Issues with simple rotational conversions

I am having some problems with rotation conversions between local/world in a system. I am curious if anyone is able to identify what mistakes I am making.

I have a simple system that I am iterating through a few points at a very basic level. I can't seem to get the rotation to convert properly back into a local space and create the intended result even though I have a few conversion equations that seem to be working. So I must assume it is an inconsistency in my knowledge of quaternion notation and/or operation.

I've tested the sequence of calculations in non-ecs and it is working fine. At a high level it is:

Code (CSharp):

1. Vector3 pos = worldPoints[j].transform.position;
2.                     Vector3 toLastPoint = worldPoints[worldPoints.Length - 1].transform.position - pos;
3.                     Vector3 toTarget = target- pos;
4.  
5.                     Quaternion rotation= worldPoints[j].transform.rotation;
6.  
7.                     Quaternion targetRotation = Quaternion.FromToRotation(toLastPoint, toTarget) * pointRotation;
8.  
9.                     if (w >= 1) worldPoints[j].transform.rotation = targetRotation;
10.                     else worldPoints[j].transform.rotation = Quaternion.Lerp(pointRotation, targetRotation, w);

Of course it is worth noting that these positions and rotations are in world space.

When doing this with entities, the quaternion from the Rotation component and the float3 from the Translation are given in localSpace. I have tried both converting them to world (preferred solution) as well as converting everything to local. Neither seem to have the same result and again, I assume it is something wrong with the way I am handling the quaternions.

with ECS I am doing the following, with the translation and rotation taken from the input for the job they are in.

Code (CSharp):

1. float3 ePos= EntityManager.GetComponentData<Translation>(e).Value;
2. LocalToWorld e1LTW = EntityManager.GetComponentData<LocalToWorld>(e);
3. float3 ePosWorld = GetEntityWorldPosition(e1LTW, ePos);
4. float3 toLastPoint = ePos2 - ePos;
5. float3 toTarget = localTarget - ePosWorld;
6.

§ **Actions to take**
(1) In the forum post on rotation conversions, in what space are the quaternion from the Rotation component and the float3 from the Translation given when working with entities?
(2) Reproduce the part of the rotation conversion post starting at "Of course it" and ending at "they are in.", swapping "world space" for "global space".
(3) Write the next part of the forum post on rotation conversions, picking up after its final line.

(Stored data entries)
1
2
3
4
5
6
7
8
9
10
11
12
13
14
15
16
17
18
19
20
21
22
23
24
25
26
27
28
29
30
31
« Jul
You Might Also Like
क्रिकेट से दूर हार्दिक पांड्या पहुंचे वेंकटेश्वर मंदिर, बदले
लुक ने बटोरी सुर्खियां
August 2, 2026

§ **Expected outputs**
(1) They are given in local space.

(2)
Of course it is worth noting that these positions and rotations are in global space.

When doing this with entities, the quaternion from the Rotation component and the float3 from the Translation are given in localSpace. I have tried both converting them to world (preferred solution) as well as converting everything to local. Neither seem to have the same result and again, I assume it is something wrong with the way I am handling the quaternions.

with ECS I am doing the following, with the translation and rotation taken from the input for the job they are in.

(3)
7. quaternion eRot = EntityManager.GetComponentData<Rotation>(e).Value;
8.                                     quaternion eRotWorld = GetWorldRotation(e1LTW, eRot);
9.  
10. quaternion targetRotation = math.mul(FromToRotation(toLastPoint, toTarget), eRotWorld);
11. quaternion targetRotationLocal = GetLocalRotation(e1LTW, eRotations[j]);
12.                                     entityManager.SetComponentData<Rotation>(e, new Rotation { Value = targetRotationLocal });
13.  

with the conversion as:

Code (CSharp):

1. private static float3 GetEntityWorldPosition(LocalToWorld ltw, float3 t)
2.         {
3.             float4 pos = new float4(t, 1);
4.             float3 worldPos= math.mul(ltw.Value, pos).xyz;
5.             return worldPos;
6.         }
7.  
8.         private static float3 GetEntityLocalPosition(LocalToWorld ltw, float3 worldPosition)
9.         {
10.             float4 pos = new float4(worldPosition, 1);
11.             float4x4 worldToLocal = math.inverse(ltw.Value);
12.             float3 localPos = math.mul(worldToLocal, pos).xyz;
13.             return localPos;
14.         }
15.  
16.         public static quaternion GetWorldRotation(LocalToWorld ltw, quaternion q)
17.         {
18.             return math.mul(quaternion.LookRotationSafe(ltw.Forward, ltw.Up), q.value);
19.         }
20.  
21.         public static quaternion GetLocalRotation(LocalToWorld ltw, quaternion q)
22.         {
23.             var invWorld = math.inverse(quaternion.LookRotationSafe(ltw.Forward, ltw.Up));
24.             var result = math.mul(invWorld, q.value);
25.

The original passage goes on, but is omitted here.